Detection Method:Sandwich
Test principle:This assay employs a two-site sandwich ELISA to quantitate SLC7A2 in samples. An antibody specific for SLC7A2 has been pre-coated onto a microplate. Standards and samples are pipetted into the wells and anySLC7A2 present is bound by the immobilized antibody. After removing any unbound substances, a biotin-conjugated antibody specific for SLC7A2 is added to the wells. After washing, Streptavidin conjugated Horseradish Peroxidase (HRP) is added to the wells. Following a wash to remove any unbound avidin-enzyme reagent, a substrate solution is added to the wells and color develops in proportion to the amount of SLC7A2 bound in the initial step. The color development is stopped and the intensity of the color is measured.
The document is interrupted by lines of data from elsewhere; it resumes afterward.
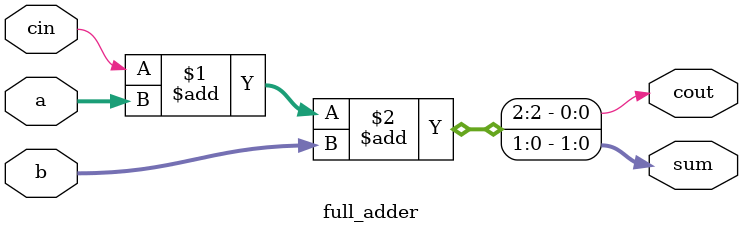
<source format=v>
module full_adder(
    input [1:0] a,
    input [1:0] b,
    input cin,
    output [1:0] sum,
    output cout
);

     assign {cout,sum}= cin + a +b;

endmodule
</source>
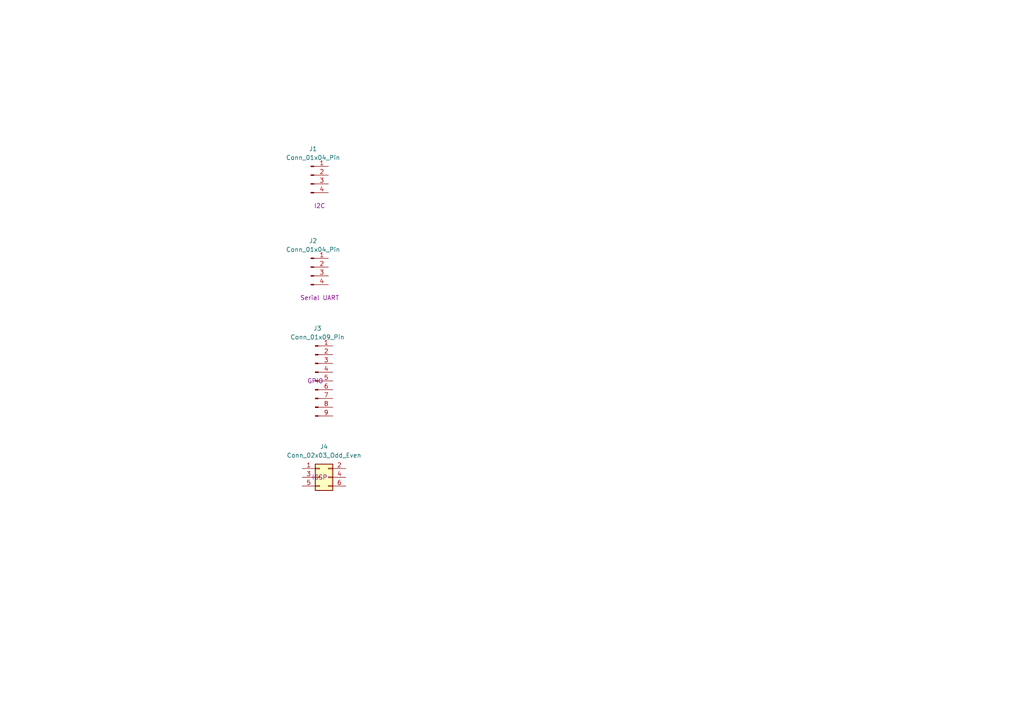
<source format=kicad_sch>
(kicad_sch
	(version 20231120)
	(generator "eeschema")
	(generator_version "8.0")
	(uuid "1a66cfa8-e2a7-4376-af2a-484204c6c87c")
	(paper "A4")
	
	(symbol
		(lib_id "Connector:Conn_01x04_Pin")
		(at 90.17 77.47 0)
		(unit 1)
		(exclude_from_sim no)
		(in_bom yes)
		(on_board yes)
		(dnp no)
		(uuid "00fc6394-5173-4e62-ae18-82c2ea158b7a")
		(property "Reference" "J2"
			(at 90.805 69.85 0)
			(effects
				(font
					(size 1.27 1.27)
				)
			)
		)
		(property "Value" "Conn_01x04_Pin"
			(at 90.805 72.39 0)
			(effects
				(font
					(size 1.27 1.27)
				)
			)
		)
		(property "Footprint" ""
			(at 90.17 77.47 0)
			(effects
				(font
					(size 1.27 1.27)
				)
				(hide yes)
			)
		)
		(property "Datasheet" "~"
			(at 90.17 77.47 0)
			(effects
				(font
					(size 1.27 1.27)
				)
				(hide yes)
			)
		)
		(property "Description" "Generic connector, single row, 01x04, script generated"
			(at 90.17 77.47 0)
			(effects
				(font
					(size 1.27 1.27)
				)
				(hide yes)
			)
		)
		(property "Purpose" "Serial UART"
			(at 92.71 86.36 0)
			(effects
				(font
					(size 1.27 1.27)
				)
			)
		)
		(pin "2"
			(uuid "3d939b07-6376-46fa-978d-e7404fc3efeb")
		)
		(pin "4"
			(uuid "d50dba21-761c-4fd0-b68e-4cee15cb1645")
		)
		(pin "1"
			(uuid "4628fc4d-681d-42bb-bc0d-1566921dd634")
		)
		(pin "3"
			(uuid "459b09ca-852b-417c-8f8d-9ad8337b6f20")
		)
		(instances
			(project "mcu-datalogger"
				(path "/b2bb5aae-37cb-469b-b2ad-029a82a8a54b/60d466a3-0b5b-47e7-9376-373e1db2a3de"
					(reference "J2")
					(unit 1)
				)
			)
		)
	)
	(symbol
		(lib_id "Connector:Conn_01x04_Pin")
		(at 90.17 50.8 0)
		(unit 1)
		(exclude_from_sim no)
		(in_bom yes)
		(on_board yes)
		(dnp no)
		(uuid "1f1bf63d-87b9-4c89-a2e9-41aebf65251e")
		(property "Reference" "J1"
			(at 90.805 43.18 0)
			(effects
				(font
					(size 1.27 1.27)
				)
			)
		)
		(property "Value" "Conn_01x04_Pin"
			(at 90.805 45.72 0)
			(effects
				(font
					(size 1.27 1.27)
				)
			)
		)
		(property "Footprint" ""
			(at 90.17 50.8 0)
			(effects
				(font
					(size 1.27 1.27)
				)
				(hide yes)
			)
		)
		(property "Datasheet" "~"
			(at 90.17 50.8 0)
			(effects
				(font
					(size 1.27 1.27)
				)
				(hide yes)
			)
		)
		(property "Description" "Generic connector, single row, 01x04, script generated"
			(at 90.17 50.8 0)
			(effects
				(font
					(size 1.27 1.27)
				)
				(hide yes)
			)
		)
		(property "Purpose" "I2C"
			(at 92.71 59.69 0)
			(effects
				(font
					(size 1.27 1.27)
				)
			)
		)
		(pin "2"
			(uuid "bc330e9b-d6f7-4a93-8fb5-ff9c859e734c")
		)
		(pin "4"
			(uuid "706c56d5-6eed-440c-b3f8-3749e5dfe63e")
		)
		(pin "1"
			(uuid "575c92ef-454d-43bd-ad03-8287e2813eec")
		)
		(pin "3"
			(uuid "2acc60e4-e775-4bb6-8f0e-9053103ba442")
		)
		(instances
			(project ""
				(path "/b2bb5aae-37cb-469b-b2ad-029a82a8a54b/60d466a3-0b5b-47e7-9376-373e1db2a3de"
					(reference "J1")
					(unit 1)
				)
			)
		)
	)
	(symbol
		(lib_id "Connector_Generic:Conn_02x03_Odd_Even")
		(at 92.71 138.43 0)
		(unit 1)
		(exclude_from_sim no)
		(in_bom yes)
		(on_board yes)
		(dnp no)
		(fields_autoplaced yes)
		(uuid "4ccbcaad-d7fe-4869-a86d-cb3830dd15c8")
		(property "Reference" "J4"
			(at 93.98 129.54 0)
			(effects
				(font
					(size 1.27 1.27)
				)
			)
		)
		(property "Value" "Conn_02x03_Odd_Even"
			(at 93.98 132.08 0)
			(effects
				(font
					(size 1.27 1.27)
				)
			)
		)
		(property "Footprint" ""
			(at 92.71 138.43 0)
			(effects
				(font
					(size 1.27 1.27)
				)
				(hide yes)
			)
		)
		(property "Datasheet" "~"
			(at 92.71 138.43 0)
			(effects
				(font
					(size 1.27 1.27)
				)
				(hide yes)
			)
		)
		(property "Description" "Generic connector, double row, 02x03, odd/even pin numbering scheme (row 1 odd numbers, row 2 even numbers), script generated (kicad-library-utils/schlib/autogen/connector/)"
			(at 92.71 138.43 0)
			(effects
				(font
					(size 1.27 1.27)
				)
				(hide yes)
			)
		)
		(property "Purpose" "ICSP"
			(at 92.71 138.43 0)
			(effects
				(font
					(size 1.27 1.27)
				)
			)
		)
		(pin "6"
			(uuid "2c224b32-d696-4e7b-b2f0-f7061c285a50")
		)
		(pin "5"
			(uuid "5f38c7cb-4e71-4c5a-a2da-76fb12832031")
		)
		(pin "2"
			(uuid "54c06d12-4adf-434a-9135-27e5717d9708")
		)
		(pin "3"
			(uuid "12a89fc3-2d63-4fbc-8166-7d50dbeb6531")
		)
		(pin "4"
			(uuid "49d668a1-5ee7-4332-9757-ec63940ae3f8")
		)
		(pin "1"
			(uuid "5e7f0253-c8a0-47bb-9911-2386ace1442a")
		)
		(instances
			(project ""
				(path "/b2bb5aae-37cb-469b-b2ad-029a82a8a54b/60d466a3-0b5b-47e7-9376-373e1db2a3de"
					(reference "J4")
					(unit 1)
				)
			)
		)
	)
	(symbol
		(lib_id "Connector:Conn_01x09_Pin")
		(at 91.44 110.49 0)
		(unit 1)
		(exclude_from_sim no)
		(in_bom yes)
		(on_board yes)
		(dnp no)
		(fields_autoplaced yes)
		(uuid "54eace46-cec4-49fd-ac06-69d88287b5c5")
		(property "Reference" "J3"
			(at 92.075 95.25 0)
			(effects
				(font
					(size 1.27 1.27)
				)
			)
		)
		(property "Value" "Conn_01x09_Pin"
			(at 92.075 97.79 0)
			(effects
				(font
					(size 1.27 1.27)
				)
			)
		)
		(property "Footprint" ""
			(at 91.44 110.49 0)
			(effects
				(font
					(size 1.27 1.27)
				)
				(hide yes)
			)
		)
		(property "Datasheet" "~"
			(at 91.44 110.49 0)
			(effects
				(font
					(size 1.27 1.27)
				)
				(hide yes)
			)
		)
		(property "Description" "Generic connector, single row, 01x09, script generated"
			(at 91.44 110.49 0)
			(effects
				(font
					(size 1.27 1.27)
				)
				(hide yes)
			)
		)
		(property "Purpose" "GPIO"
			(at 91.44 110.49 0)
			(effects
				(font
					(size 1.27 1.27)
				)
			)
		)
		(pin "9"
			(uuid "090dcbdb-efe7-402d-a424-dc3e58243148")
		)
		(pin "7"
			(uuid "3caa6c42-d533-4531-a7b1-8ca8e466acff")
		)
		(pin "1"
			(uuid "3ba24bde-da44-4815-a354-8026324a4977")
		)
		(pin "2"
			(uuid "dcd60f02-35e6-4201-969c-3a50379fb600")
		)
		(pin "4"
			(uuid "04c146e6-b862-43ad-9d2e-fafb39884efc")
		)
		(pin "6"
			(uuid "43f9ea90-acca-4862-896c-83fc559bca26")
		)
		(pin "3"
			(uuid "a0363c57-4126-411d-82c1-b998a5176fee")
		)
		(pin "8"
			(uuid "72f5905a-6647-435f-919b-fe2d1fd4f5ac")
		)
		(pin "5"
			(uuid "6d438c62-6268-4495-a3d5-2c8b2d9c2592")
		)
		(instances
			(project ""
				(path "/b2bb5aae-37cb-469b-b2ad-029a82a8a54b/60d466a3-0b5b-47e7-9376-373e1db2a3de"
					(reference "J3")
					(unit 1)
				)
			)
		)
	)
)

</source>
Product Overview:The gene encodes a 658-amino acid polypeptide that is 60% similar to CAT1 (ATRC1). CAT1 and CAT2 are members of the APC family of transporters, the members of which are specific for amino acids, polyamines, and choline. Northern blot analysis revealed that CAT2 is expressed as a 9.0-kb transcript in a variety of tissues.
CAT2A and CAT2B are produced by alternative splicing. The deduced CAT2A and CAT2B proteins contain 657 and 658 amino acids, respectively, and both have 14 transmembrane domains and 2 putative N-glycosylation sites in extracellular loop 3. They differ from one another in 19 residues in the vicinity of transmembrane segments 8 and 9.